I’m starting to like P more. It’s not just her blue eyes and red hair. It’s how she listens, how she responds, fully engaged, laughing. She likes the story. I feel validated. I begin to think that maybe, just maybe, this might be someone with whom, at some later date, I can actually talk. Not the talk we’re having over Massaman Curry, this conversation of performance, but the kind of talk you often only have with yourself, an existential dialogue for two. I hadn’t been speaking to this man, my father, because I thought I’d hated him. I’d been actively trying to be nothing like him, and it turned out I barely knew him, or that I only knew the surface of him. He’d been hiding something, an experience I knew, intuitively as a fellow man, had to be difficult to go through. And if I didn’t understand the man I had worked so hard to not be, then what, really, did I know about myself?

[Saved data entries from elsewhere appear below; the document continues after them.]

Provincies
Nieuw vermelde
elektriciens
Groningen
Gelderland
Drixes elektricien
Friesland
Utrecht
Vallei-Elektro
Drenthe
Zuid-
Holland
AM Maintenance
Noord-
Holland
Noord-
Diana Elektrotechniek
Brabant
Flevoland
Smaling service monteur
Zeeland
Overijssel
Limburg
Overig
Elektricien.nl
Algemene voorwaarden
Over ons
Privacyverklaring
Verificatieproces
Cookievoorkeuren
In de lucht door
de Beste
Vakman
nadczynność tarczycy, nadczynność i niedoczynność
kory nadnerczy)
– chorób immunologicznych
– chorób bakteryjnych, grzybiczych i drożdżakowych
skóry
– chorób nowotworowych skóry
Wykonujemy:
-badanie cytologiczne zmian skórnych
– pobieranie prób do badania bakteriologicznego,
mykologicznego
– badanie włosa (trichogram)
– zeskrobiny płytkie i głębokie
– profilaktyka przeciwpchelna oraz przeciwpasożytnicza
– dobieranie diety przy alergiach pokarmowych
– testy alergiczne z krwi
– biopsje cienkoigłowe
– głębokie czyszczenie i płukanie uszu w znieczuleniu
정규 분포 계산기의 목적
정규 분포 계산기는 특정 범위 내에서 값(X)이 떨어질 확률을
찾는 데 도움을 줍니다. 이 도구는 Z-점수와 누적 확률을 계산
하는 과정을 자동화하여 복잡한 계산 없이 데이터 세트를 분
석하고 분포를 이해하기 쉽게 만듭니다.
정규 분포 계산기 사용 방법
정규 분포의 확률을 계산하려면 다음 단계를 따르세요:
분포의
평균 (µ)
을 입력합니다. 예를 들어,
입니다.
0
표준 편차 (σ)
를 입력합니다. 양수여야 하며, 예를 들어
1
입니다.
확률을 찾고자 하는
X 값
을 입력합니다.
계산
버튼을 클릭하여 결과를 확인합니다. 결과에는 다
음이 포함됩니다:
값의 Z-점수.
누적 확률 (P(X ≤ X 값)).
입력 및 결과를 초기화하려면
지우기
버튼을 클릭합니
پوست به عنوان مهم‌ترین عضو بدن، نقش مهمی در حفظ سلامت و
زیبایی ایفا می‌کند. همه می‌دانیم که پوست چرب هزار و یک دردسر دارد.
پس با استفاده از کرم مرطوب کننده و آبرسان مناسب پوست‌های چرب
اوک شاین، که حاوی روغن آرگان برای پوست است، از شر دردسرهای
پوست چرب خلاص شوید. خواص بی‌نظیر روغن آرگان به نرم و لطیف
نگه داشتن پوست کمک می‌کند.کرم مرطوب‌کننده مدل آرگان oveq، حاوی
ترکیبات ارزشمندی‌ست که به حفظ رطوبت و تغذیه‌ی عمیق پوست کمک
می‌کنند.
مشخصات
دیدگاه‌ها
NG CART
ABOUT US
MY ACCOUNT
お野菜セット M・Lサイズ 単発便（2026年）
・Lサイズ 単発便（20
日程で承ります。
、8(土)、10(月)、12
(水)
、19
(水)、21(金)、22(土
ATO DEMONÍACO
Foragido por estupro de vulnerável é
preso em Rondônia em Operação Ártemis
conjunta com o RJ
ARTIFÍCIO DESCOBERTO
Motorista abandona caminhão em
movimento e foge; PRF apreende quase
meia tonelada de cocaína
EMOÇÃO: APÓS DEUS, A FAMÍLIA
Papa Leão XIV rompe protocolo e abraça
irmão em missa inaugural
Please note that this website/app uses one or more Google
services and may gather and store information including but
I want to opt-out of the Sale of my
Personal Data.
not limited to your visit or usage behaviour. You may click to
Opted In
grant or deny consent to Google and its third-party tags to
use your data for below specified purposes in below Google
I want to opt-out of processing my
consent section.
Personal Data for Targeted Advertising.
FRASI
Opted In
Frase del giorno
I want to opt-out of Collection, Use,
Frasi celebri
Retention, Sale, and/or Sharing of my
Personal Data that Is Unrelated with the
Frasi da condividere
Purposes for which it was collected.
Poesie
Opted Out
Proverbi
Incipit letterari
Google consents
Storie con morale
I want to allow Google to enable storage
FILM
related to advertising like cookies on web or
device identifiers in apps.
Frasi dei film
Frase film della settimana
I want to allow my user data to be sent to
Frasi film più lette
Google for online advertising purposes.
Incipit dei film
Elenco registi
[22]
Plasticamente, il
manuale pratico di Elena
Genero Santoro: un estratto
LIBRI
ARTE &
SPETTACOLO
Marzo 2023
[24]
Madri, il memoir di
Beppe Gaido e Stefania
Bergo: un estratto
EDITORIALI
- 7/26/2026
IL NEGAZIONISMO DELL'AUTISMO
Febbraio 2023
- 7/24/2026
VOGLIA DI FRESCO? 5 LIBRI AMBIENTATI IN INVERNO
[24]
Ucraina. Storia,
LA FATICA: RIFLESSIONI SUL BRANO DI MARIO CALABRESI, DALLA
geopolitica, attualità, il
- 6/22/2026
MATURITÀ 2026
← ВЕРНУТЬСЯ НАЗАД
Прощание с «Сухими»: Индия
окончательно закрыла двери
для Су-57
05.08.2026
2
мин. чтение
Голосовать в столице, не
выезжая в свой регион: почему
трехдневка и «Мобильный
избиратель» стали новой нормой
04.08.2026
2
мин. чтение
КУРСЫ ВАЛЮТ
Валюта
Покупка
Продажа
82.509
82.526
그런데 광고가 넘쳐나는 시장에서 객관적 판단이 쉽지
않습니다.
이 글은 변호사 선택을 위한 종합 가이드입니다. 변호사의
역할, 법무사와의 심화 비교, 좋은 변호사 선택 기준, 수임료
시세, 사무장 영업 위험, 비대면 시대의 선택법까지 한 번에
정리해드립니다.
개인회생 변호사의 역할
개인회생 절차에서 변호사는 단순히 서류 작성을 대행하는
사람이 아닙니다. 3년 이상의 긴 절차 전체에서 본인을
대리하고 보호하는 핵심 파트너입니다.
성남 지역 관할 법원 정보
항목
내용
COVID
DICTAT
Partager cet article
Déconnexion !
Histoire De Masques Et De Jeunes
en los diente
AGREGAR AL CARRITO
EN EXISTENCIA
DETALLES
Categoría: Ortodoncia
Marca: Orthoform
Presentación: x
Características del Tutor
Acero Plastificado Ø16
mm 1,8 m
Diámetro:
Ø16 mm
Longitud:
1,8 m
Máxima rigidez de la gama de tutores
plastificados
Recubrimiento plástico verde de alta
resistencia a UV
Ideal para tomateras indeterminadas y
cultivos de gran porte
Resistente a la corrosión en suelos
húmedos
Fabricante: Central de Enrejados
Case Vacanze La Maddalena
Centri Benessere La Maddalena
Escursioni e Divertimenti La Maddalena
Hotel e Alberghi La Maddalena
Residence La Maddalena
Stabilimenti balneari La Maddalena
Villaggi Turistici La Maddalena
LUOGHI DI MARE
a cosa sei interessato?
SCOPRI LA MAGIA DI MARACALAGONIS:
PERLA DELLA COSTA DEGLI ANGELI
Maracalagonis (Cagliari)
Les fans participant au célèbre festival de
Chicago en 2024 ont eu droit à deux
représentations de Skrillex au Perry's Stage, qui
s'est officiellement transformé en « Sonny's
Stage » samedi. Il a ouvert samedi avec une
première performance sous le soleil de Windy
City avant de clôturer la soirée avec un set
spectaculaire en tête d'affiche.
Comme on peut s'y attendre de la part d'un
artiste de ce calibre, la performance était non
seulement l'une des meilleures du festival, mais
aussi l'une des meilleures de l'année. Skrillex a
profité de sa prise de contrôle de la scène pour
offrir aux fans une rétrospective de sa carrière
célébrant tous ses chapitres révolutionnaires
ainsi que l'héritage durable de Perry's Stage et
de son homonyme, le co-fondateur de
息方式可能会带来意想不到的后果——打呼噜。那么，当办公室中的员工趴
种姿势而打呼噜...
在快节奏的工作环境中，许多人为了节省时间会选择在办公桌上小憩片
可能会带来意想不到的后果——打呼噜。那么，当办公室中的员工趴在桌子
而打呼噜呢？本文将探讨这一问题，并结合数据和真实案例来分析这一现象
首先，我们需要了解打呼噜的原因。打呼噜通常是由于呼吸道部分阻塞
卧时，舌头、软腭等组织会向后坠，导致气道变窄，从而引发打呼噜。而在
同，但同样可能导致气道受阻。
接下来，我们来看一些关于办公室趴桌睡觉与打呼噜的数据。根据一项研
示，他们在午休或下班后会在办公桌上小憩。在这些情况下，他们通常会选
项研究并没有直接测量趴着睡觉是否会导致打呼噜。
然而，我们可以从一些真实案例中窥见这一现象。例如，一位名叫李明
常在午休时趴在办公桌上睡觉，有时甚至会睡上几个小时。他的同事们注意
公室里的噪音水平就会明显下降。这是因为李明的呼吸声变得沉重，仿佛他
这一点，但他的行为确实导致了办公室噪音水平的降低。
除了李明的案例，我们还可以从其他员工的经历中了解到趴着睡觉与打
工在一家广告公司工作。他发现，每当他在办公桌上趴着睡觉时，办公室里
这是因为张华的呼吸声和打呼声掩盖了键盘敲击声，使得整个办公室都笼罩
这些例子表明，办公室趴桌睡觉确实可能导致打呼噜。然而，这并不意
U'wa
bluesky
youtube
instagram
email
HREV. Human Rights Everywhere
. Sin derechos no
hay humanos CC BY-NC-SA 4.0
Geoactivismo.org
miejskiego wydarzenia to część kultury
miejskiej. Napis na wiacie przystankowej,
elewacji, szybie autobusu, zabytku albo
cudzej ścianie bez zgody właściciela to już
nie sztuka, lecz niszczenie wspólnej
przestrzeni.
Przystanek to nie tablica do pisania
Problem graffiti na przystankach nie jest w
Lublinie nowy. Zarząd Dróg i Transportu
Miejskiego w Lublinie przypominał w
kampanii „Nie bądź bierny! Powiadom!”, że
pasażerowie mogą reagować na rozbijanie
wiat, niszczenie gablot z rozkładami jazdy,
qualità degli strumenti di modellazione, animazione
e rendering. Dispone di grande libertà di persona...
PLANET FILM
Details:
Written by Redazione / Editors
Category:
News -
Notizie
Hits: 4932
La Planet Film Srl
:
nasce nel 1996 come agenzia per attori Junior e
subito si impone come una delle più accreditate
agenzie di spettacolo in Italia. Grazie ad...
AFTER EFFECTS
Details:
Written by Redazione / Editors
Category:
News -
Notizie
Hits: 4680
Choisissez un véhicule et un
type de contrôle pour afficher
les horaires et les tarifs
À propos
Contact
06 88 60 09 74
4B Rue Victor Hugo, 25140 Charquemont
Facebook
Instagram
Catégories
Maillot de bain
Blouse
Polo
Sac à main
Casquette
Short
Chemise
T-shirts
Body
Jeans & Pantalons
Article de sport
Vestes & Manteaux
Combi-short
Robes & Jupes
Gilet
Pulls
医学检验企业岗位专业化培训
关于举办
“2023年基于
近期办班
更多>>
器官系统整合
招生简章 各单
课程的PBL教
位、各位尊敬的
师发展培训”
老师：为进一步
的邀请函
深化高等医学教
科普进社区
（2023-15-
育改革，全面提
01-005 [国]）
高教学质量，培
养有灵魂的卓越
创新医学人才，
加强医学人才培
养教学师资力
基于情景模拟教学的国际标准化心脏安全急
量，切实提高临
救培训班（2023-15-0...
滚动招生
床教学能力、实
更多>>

This is the real intimacy beneath the story I tell P, the yet unanswered question that I’m terrified to let anyone know lest they go running in the opposite direction. It’s not the story that’s nuts. It’s him. I imagine the man who raised me, my father, who I now maintain a long-distance email correspondence with, knows what it’s like to keep your insecurities buried. He did it for twenty-four years.

I’m often asked if I’ve taken steps to find my biological father. This seems, to new people I meet, the natural direction for my story to take. Kid with evil parent figure finds out that he is in fact a wizard/Jedi/secret agent. Like Harry Potter. Like Luke Skywalker. Like Jason Bourne. We’re all familiar with these orphan characters, and the mythic idea that the self we know is not our self at all, maybe, but something less refined and complete, something less powerful.

P asks. Of course she asks.

“Not really,” I say. Suddenly, I’m tight-lipped. I don’t want to talk about this.

I have no story.

Shortly after I found out about my conception, I had my mother contact the fertility clinic to ask about my records. I didn’t even do it myself. They told her the paperwork had been lost in a fire—I kid you not—and I never followed up on my own. This is what I tell P. I emphasize the ridiculousness of the fire, how it’s so conspiratorial, like a summer movie.

“Do you believe that?” she asks.

“No,” I say.

What I don’t say is that sometimes I think of what it would be like to show up in the drab clinic waiting room, to patiently read a magazine until I’m called to the plexi-glass window, where I politely inform the nurse that my name is Adam Lefton and in May of 1983, with the assistance of reproductive technologies provided by your clinic, I was brought into this world.

Can you see the look of uncomfortable shock on her face?

Can you imagine what a great story that would be?